The particular image blending mode I selected was designed to produce a 360o panoramic stitched images, using photos taken from a fixed view point, rotating on a stationary pivot axis, or revolving around a fixed subject (in other words, in or outside of a coil of images). However here, I selected a number of images of a related subject matter that were part of the same photo series, but the images were not consistent, although they all featured a heavily pixelate aesthetic due to being re-photographed twofold.
To create the animation, I loaded the image into Photoshop, and repeatedly moved strips of the image from the left to the right of the image, forming a loop, so that when it was played back it would appear to be moving left. Creating a dynamic animation from reprocessed images of a road and traffic.
M1 Photomerge Animation [High Resolution]
This worked well as a self contained GIF, and could be easily embedded on various websites. However, as the source images were so large, I had to create a compressed; scaled-down version of the file for distribution purposes. The animation is quite aesthetically pleasing, as the moiré effect causes it to ripple as it ‘moves’, and the flow of images appears to bounce up and down (as the merging process does not guarantee linear imagery, as it searches for continuities between the images, if those continuities do not exist, it splices them as best it can, often very poorly, therefore producing the most interesting results), as one of my peers noted, it resembled a the segmented body of a caterpillar, rapidly scurrying along a treadmill.
Watching the GIF loop for long periods of time is quick a peculiar experience, as it is somewhat mesmerising, due to the repetition and shimmering of it, but at the same time is incredibly irritating, as there is no conclusion to the piece; the resolve comes when the image is closed, or the website that the image is embed on is shut down or scrolled past.

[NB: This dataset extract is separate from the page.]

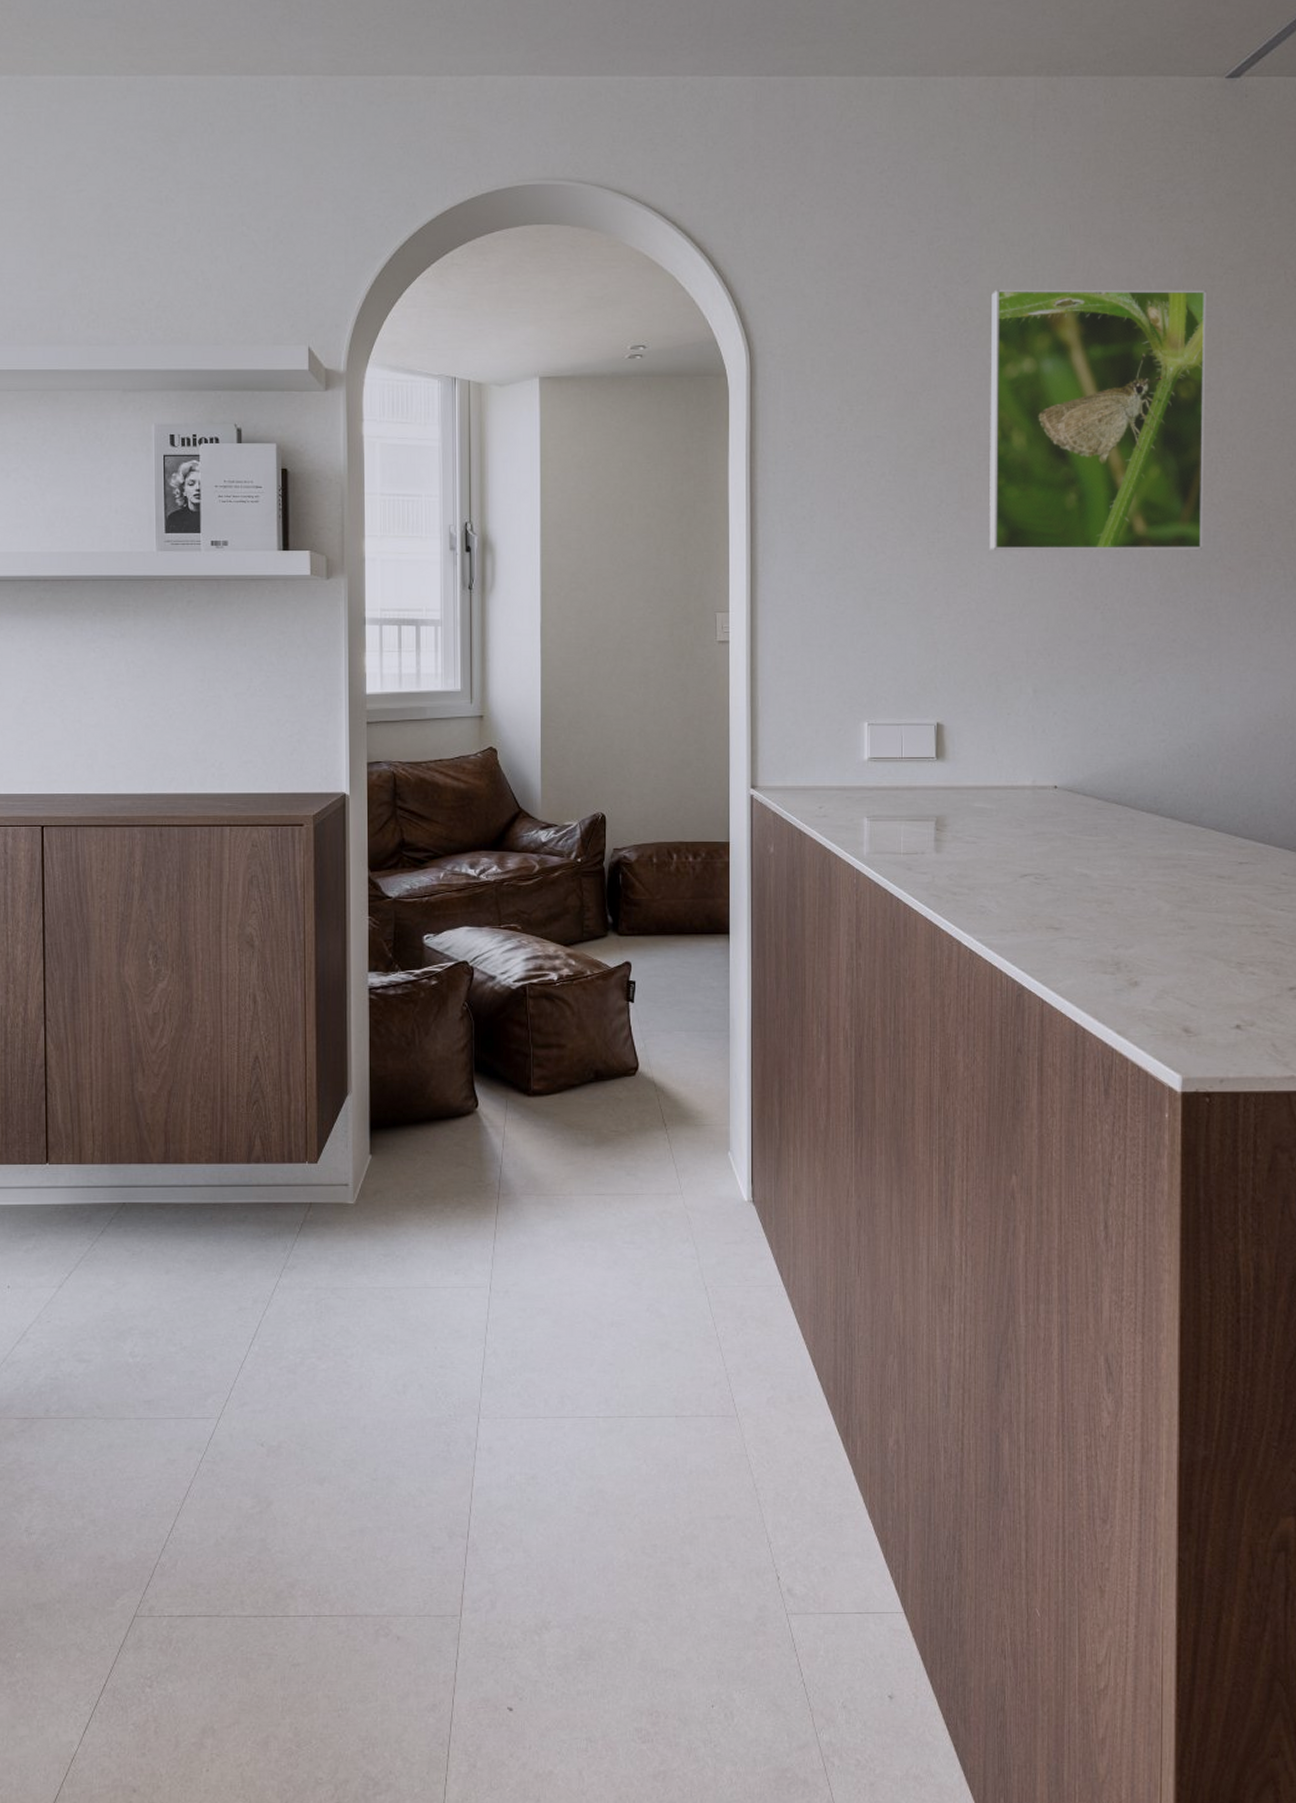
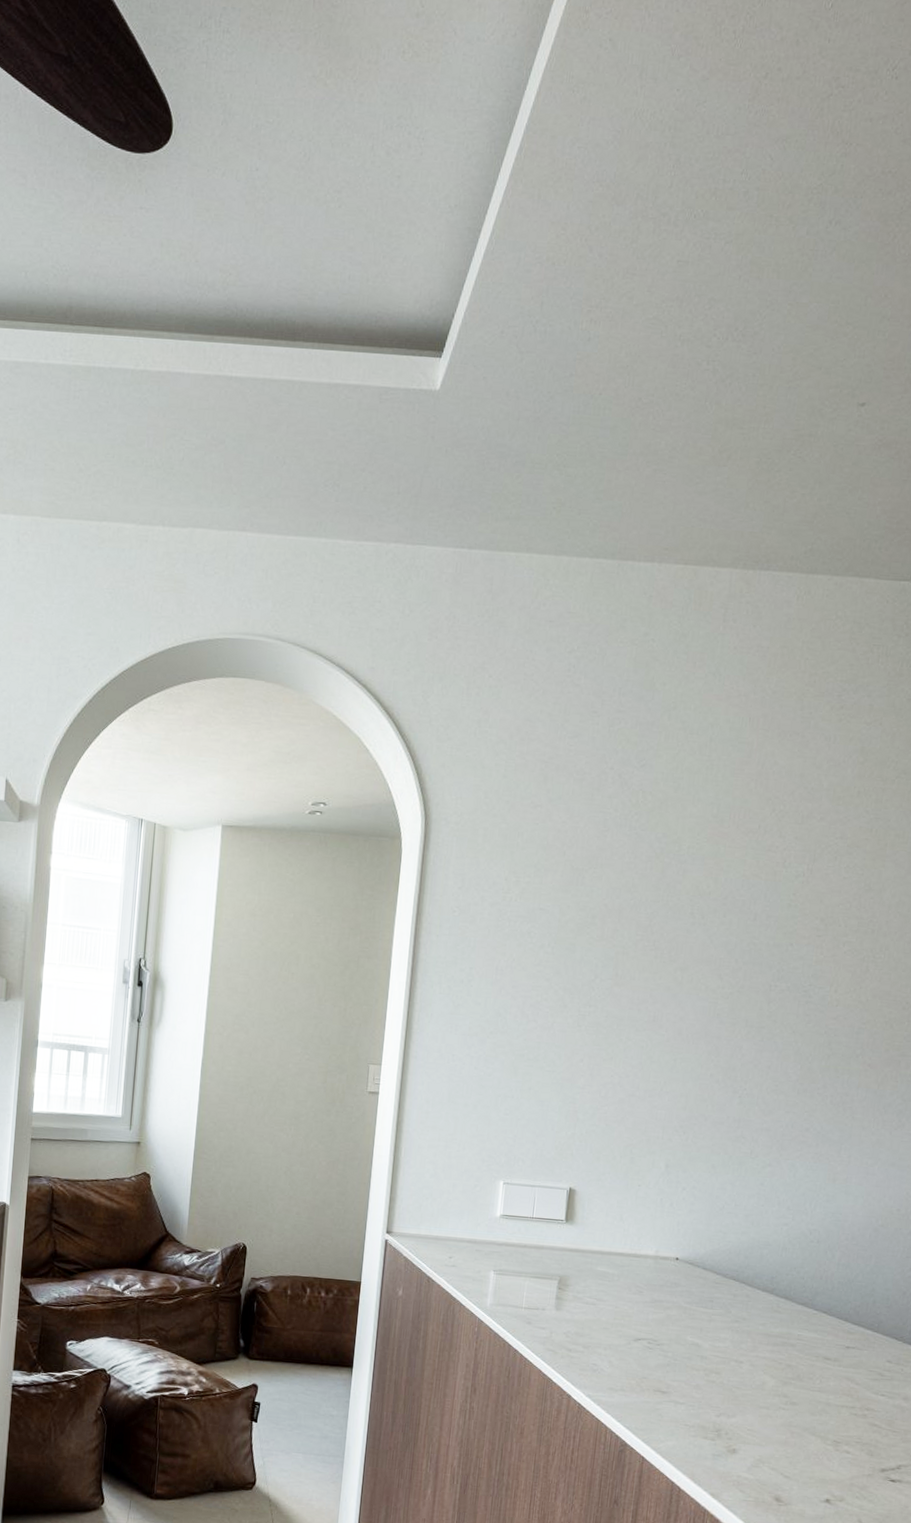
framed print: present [989,289,1207,552] -> none [637,775,877,1045]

(It also stimulated some sense of motion-sickness after observing it for too long, as it sat in the background of the computer, worming its way to nowhere, creating a dissonance between the visual field and the inner-ear’s sense of movement. Though I may have been more susceptible to this as I do not often travel in moving vehicles, and had spent the majority of the day sat still starring at a computer screen, so my sense of embodiment in the virtual environment and the perceptual disconnect may have been heightened.)